(Items from a dataset)
··········

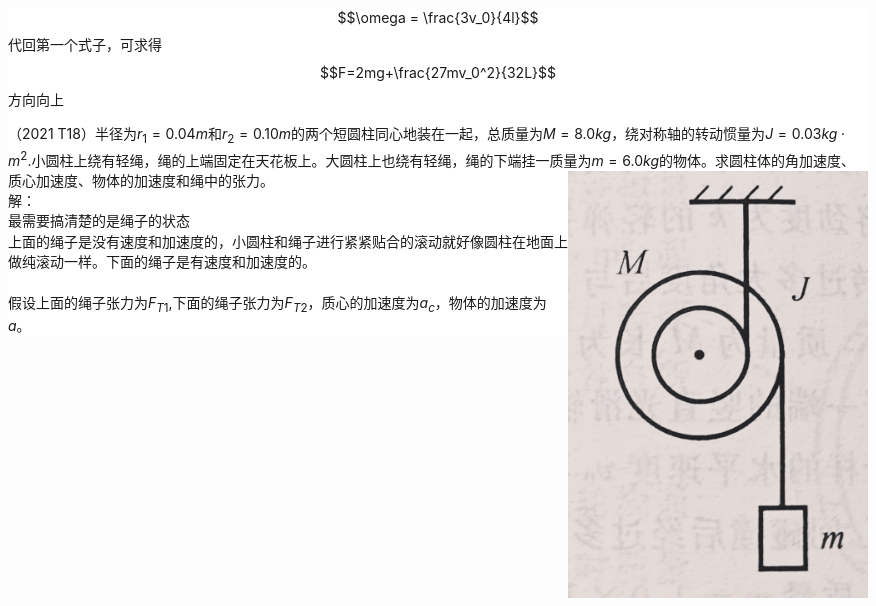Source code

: $$\omega = \frac{3v_0}{4l}$$
代回第一个式子，可求得
$$F=2mg+\frac{27mv_0^2}{32L}$$
方向向上

（2021 T18）半径为$r_1=0.04m$和$r_2=0.10m$的两个短圆柱同心地装在一起，总质量为$M=8.0kg$，绕对称轴的转动惯量为$J=0.03kg\cdot m^2$.小圆柱上绕有轻绳，绳的上端固定在天花板上。大圆柱上也绕有轻绳，绳的下端挂一质量为$m=6.0kg$的物体。求圆柱体的角加速度、质心加速度、物体的加速度和绳中的张力。
<img src="./pic/2021T18.jpg" align="right" width="300"><img>  
解：  
最需要搞清楚的是绳子的状态  
上面的绳子是没有速度和加速度的，小圆柱和绳子进行紧紧贴合的滚动就好像圆柱在地面上做纯滚动一样。下面的绳子是有速度和加速度的。
<br>  
假设上面的绳子张力为$F_{T1}$,下面的绳子张力为$F_{T2}$，质心的加速度为$a_c$，物体的加速度为$a$。  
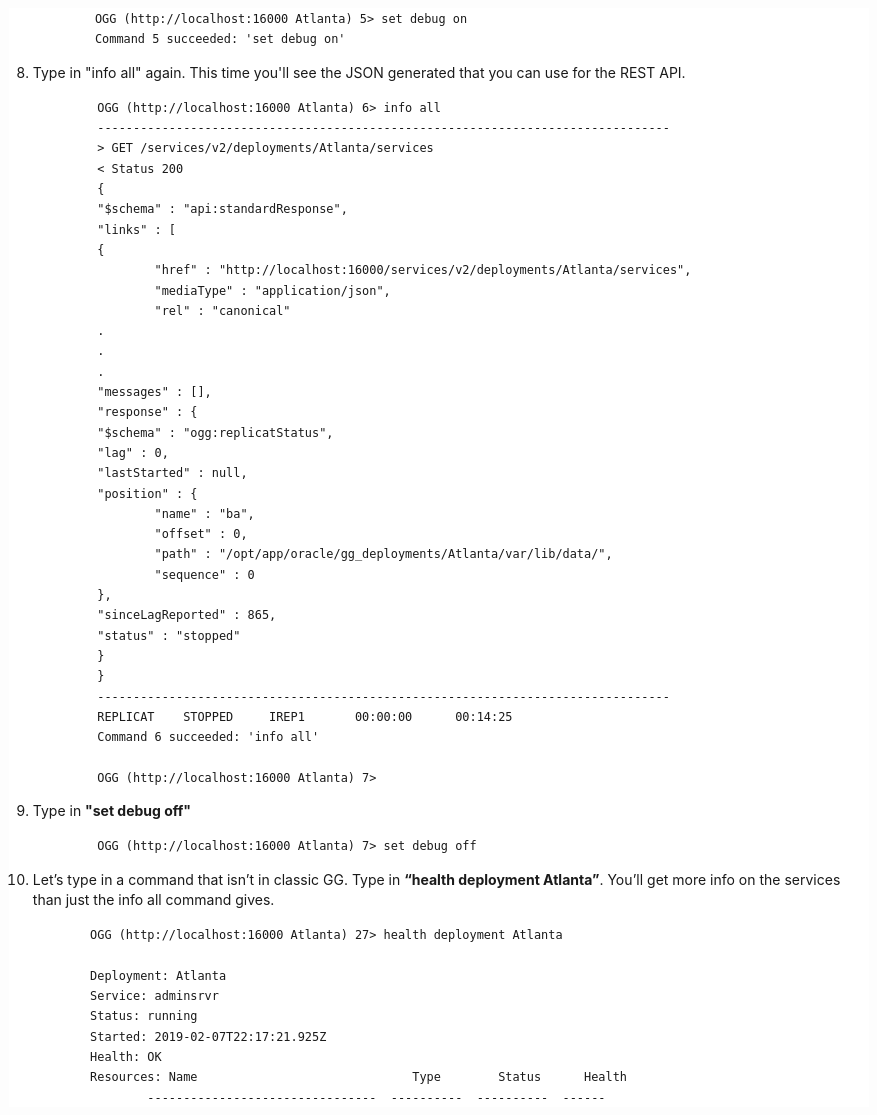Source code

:                 OGG (http://localhost:16000 Atlanta) 5> set debug on
                Command 5 succeeded: 'set debug on'

8. Type in "info all" again.  This time you'll see the JSON generated that you can use for the REST API.

                OGG (http://localhost:16000 Atlanta) 6> info all
                --------------------------------------------------------------------------------
                > GET /services/v2/deployments/Atlanta/services
                < Status 200
                {
                "$schema" : "api:standardResponse",
                "links" : [
                {
                        "href" : "http://localhost:16000/services/v2/deployments/Atlanta/services",
                        "mediaType" : "application/json",
                        "rel" : "canonical"
                .
                .
                .
                "messages" : [],
                "response" : {
                "$schema" : "ogg:replicatStatus",
                "lag" : 0,
                "lastStarted" : null,
                "position" : {
                        "name" : "ba",
                        "offset" : 0,
                        "path" : "/opt/app/oracle/gg_deployments/Atlanta/var/lib/data/",
                        "sequence" : 0
                },
                "sinceLagReported" : 865,
                "status" : "stopped"
                }
                }
                --------------------------------------------------------------------------------
                REPLICAT    STOPPED     IREP1       00:00:00      00:14:25    
                Command 6 succeeded: 'info all'

                OGG (http://localhost:16000 Atlanta) 7> 

9. Type in **"set debug off"**

                OGG (http://localhost:16000 Atlanta) 7> set debug off

10. Let’s type in a command that isn’t in classic GG.  Type in **“health deployment Atlanta”**.  You’ll get more info on the services than just the info all command gives.

                OGG (http://localhost:16000 Atlanta) 27> health deployment Atlanta

                Deployment: Atlanta
                Service: adminsrvr
                Status: running
                Started: 2019-02-07T22:17:21.925Z
                Health: OK
                Resources: Name                              Type        Status      Health
                        --------------------------------  ----------  ----------  ------
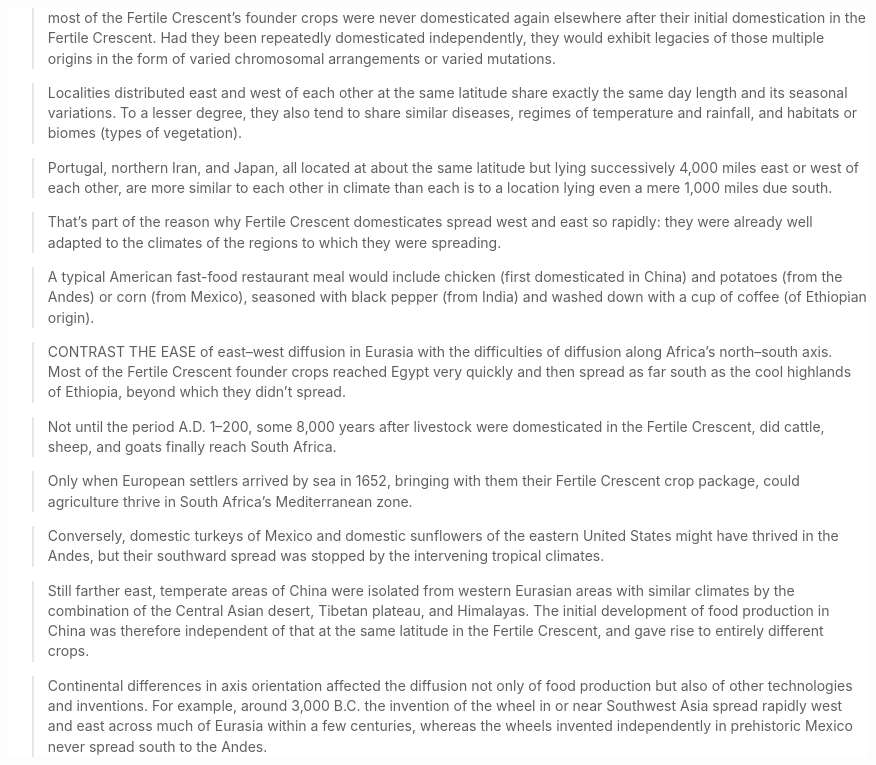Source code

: 

> most of the Fertile Crescent’s founder crops were never domesticated again elsewhere after their initial domestication in the Fertile Crescent. Had they been repeatedly domesticated independently, they would exhibit legacies of those multiple origins in the form of varied chromosomal arrangements or varied mutations.



> Localities distributed east and west of each other at the same latitude share exactly the same day length and its seasonal variations. To a lesser degree, they also tend to share similar diseases, regimes of temperature and rainfall, and habitats or biomes (types of vegetation).



> Portugal, northern Iran, and Japan, all located at about the same latitude but lying successively 4,000 miles east or west of each other, are more similar to each other in climate than each is to a location lying even a mere 1,000 miles due south.



> That’s part of the reason why Fertile Crescent domesticates spread west and east so rapidly: they were already well adapted to the climates of the regions to which they were spreading.



> A typical American fast-food restaurant meal would include chicken (first domesticated in China) and potatoes (from the Andes) or corn (from Mexico), seasoned with black pepper (from India) and washed down with a cup of coffee (of Ethiopian origin).



> CONTRAST THE EASE of east–west diffusion in Eurasia with the difficulties of diffusion along Africa’s north–south axis. Most of the Fertile Crescent founder crops reached Egypt very quickly and then spread as far south as the cool highlands of Ethiopia, beyond which they didn’t spread.



> Not until the period A.D. 1–200, some 8,000 years after livestock were domesticated in the Fertile Crescent, did cattle, sheep, and goats finally reach South Africa.



> Only when European settlers arrived by sea in 1652, bringing with them their Fertile Crescent crop package, could agriculture thrive in South Africa’s Mediterranean zone.



> Conversely, domestic turkeys of Mexico and domestic sunflowers of the eastern United States might have thrived in the Andes, but their southward spread was stopped by the intervening tropical climates.



> Still farther east, temperate areas of China were isolated from western Eurasian areas with similar climates by the combination of the Central Asian desert, Tibetan plateau, and Himalayas. The initial development of food production in China was therefore independent of that at the same latitude in the Fertile Crescent, and gave rise to entirely different crops.



> Continental differences in axis orientation affected the diffusion not only of food production but also of other technologies and inventions. For example, around 3,000 B.C. the invention of the wheel in or near Southwest Asia spread rapidly west and east across much of Eurasia within a few centuries, whereas the wheels invented independently in prehistoric Mexico never spread south to the Andes.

··········

**Problem statement**. Please arrange the lines above as a numbered list, dropping the blank lines and leaving out the pictures.

**Task response**.
1. Source code
2. : $$\omega = \frac{3v_0}{4l}$$
3. 代回第一个式子，可求得
4. $$F=2mg+\frac{27mv_0^2}{32L}$$
5. 方向向上
6. （2021 T18）半径为$r_1=0.04m$和$r_2=0.10m$的两个短圆柱同心地装在一起，总质量为$M=8.0kg$，绕对称轴的转动惯量为$J=0.03kg\cdot m^2$.小圆柱上绕有轻绳，绳的上端固定在天花板上。大圆柱上也绕有轻绳，绳的下端挂一质量为$m=6.0kg$的物体。求圆柱体的角加速度、质心加速度、物体的加速度和绳中的张力。
7. <img src="./pic/2021T18.jpg" align="right" width="300"><img>  
8. 解：  
9. 最需要搞清楚的是绳子的状态  
10. 上面的绳子是没有速度和加速度的，小圆柱和绳子进行紧紧贴合的滚动就好像圆柱在地面上做纯滚动一样。下面的绳子是有速度和加速度的。
11. <br>  
12. 假设上面的绳子张力为$F_{T1}$,下面的绳子张力为$F_{T2}$，质心的加速度为$a_c$，物体的加速度为$a$。  
13. Source code
14. :                 OGG (http://localhost:16000 Atlanta) 5> set debug on
15.                 Command 5 succeeded: 'set debug on'
16. 8. Type in "info all" again.  This time you'll see the JSON generated that you can use for the REST API.
17.                 OGG (http://localhost:16000 Atlanta) 6> info all
18.                 --------------------------------------------------------------------------------
19.                 > GET /services/v2/deployments/Atlanta/services
20.                 < Status 200
21.                 {
22.                 "$schema" : "api:standardResponse",
23.                 "links" : [
24.                 {
25.                         "href" : "http://localhost:16000/services/v2/deployments/Atlanta/services",
26.                         "mediaType" : "application/json",
27.                         "rel" : "canonical"
28.                 .
29.                 .
30.                 .
31.                 "messages" : [],
32.                 "response" : {
33.                 "$schema" : "ogg:replicatStatus",
34.                 "lag" : 0,
35.                 "lastStarted" : null,
36.                 "position" : {
37.                         "name" : "ba",
38.                         "offset" : 0,
39.                         "path" : "/opt/app/oracle/gg_deployments/Atlanta/var/lib/data/",
40.                         "sequence" : 0
41.                 },
42.                 "sinceLagReported" : 865,
43.                 "status" : "stopped"
44.                 }
45.                 }
46.                 --------------------------------------------------------------------------------
47.                 REPLICAT    STOPPED     IREP1       00:00:00      00:14:25    
48.                 Command 6 succeeded: 'info all'
49.                 OGG (http://localhost:16000 Atlanta) 7> 
50. 9. Type in **"set debug off"**
51.                 OGG (http://localhost:16000 Atlanta) 7> set debug off
52. 10. Let’s type in a command that isn’t in classic GG.  Type in **“health deployment Atlanta”**.  You’ll get more info on the services than just the info all command gives.
53.                 OGG (http://localhost:16000 Atlanta) 27> health deployment Atlanta
54.                 Deployment: Atlanta
55.                 Service: adminsrvr
56.                 Status: running
57.                 Started: 2019-02-07T22:17:21.925Z
58.                 Health: OK
59.                 Resources: Name                              Type        Status      Health
60.                         --------------------------------  ----------  ----------  ------
61. Source code
62. : 
63. > most of the Fertile Crescent’s founder crops were never domesticated again elsewhere after their initial domestication in the Fertile Crescent. Had they been repeatedly domesticated independently, they would exhibit legacies of those multiple origins in the form of varied chromosomal arrangements or varied mutations.
64. > Localities distributed east and west of each other at the same latitude share exactly the same day length and its seasonal variations. To a lesser degree, they also tend to share similar diseases, regimes of temperature and rainfall, and habitats or biomes (types of vegetation).
65. > Portugal, northern Iran, and Japan, all located at about the same latitude but lying successively 4,000 miles east or west of each other, are more similar to each other in climate than each is to a location lying even a mere 1,000 miles due south.
66. > That’s part of the reason why Fertile Crescent domesticates spread west and east so rapidly: they were already well adapted to the climates of the regions to which they were spreading.
67. > A typical American fast-food restaurant meal would include chicken (first domesticated in China) and potatoes (from the Andes) or corn (from Mexico), seasoned with black pepper (from India) and washed down with a cup of coffee (of Ethiopian origin).
68. > CONTRAST THE EASE of east–west diffusion in Eurasia with the difficulties of diffusion along Africa’s north–south axis. Most of the Fertile Crescent founder crops reached Egypt very quickly and then spread as far south as the cool highlands of Ethiopia, beyond which they didn’t spread.
69. > Not until the period A.D. 1–200, some 8,000 years after livestock were domesticated in the Fertile Crescent, did cattle, sheep, and goats finally reach South Africa.
70. > Only when European settlers arrived by sea in 1652, bringing with them their Fertile Crescent crop package, could agriculture thrive in South Africa’s Mediterranean zone.
71. > Conversely, domestic turkeys of Mexico and domestic sunflowers of the eastern United States might have thrived in the Andes, but their southward spread was stopped by the intervening tropical climates.
72. > Still farther east, temperate areas of China were isolated from western Eurasian areas with similar climates by the combination of the Central Asian desert, Tibetan plateau, and Himalayas. The initial development of food production in China was therefore independent of that at the same latitude in the Fertile Crescent, and gave rise to entirely different crops.
73. > Continental differences in axis orientation affected the diffusion not only of food production but also of other technologies and inventions. For example, around 3,000 B.C. the invention of the wheel in or near Southwest Asia spread rapidly west and east across much of Eurasia within a few centuries, whereas the wheels invented independently in prehistoric Mexico never spread south to the Andes.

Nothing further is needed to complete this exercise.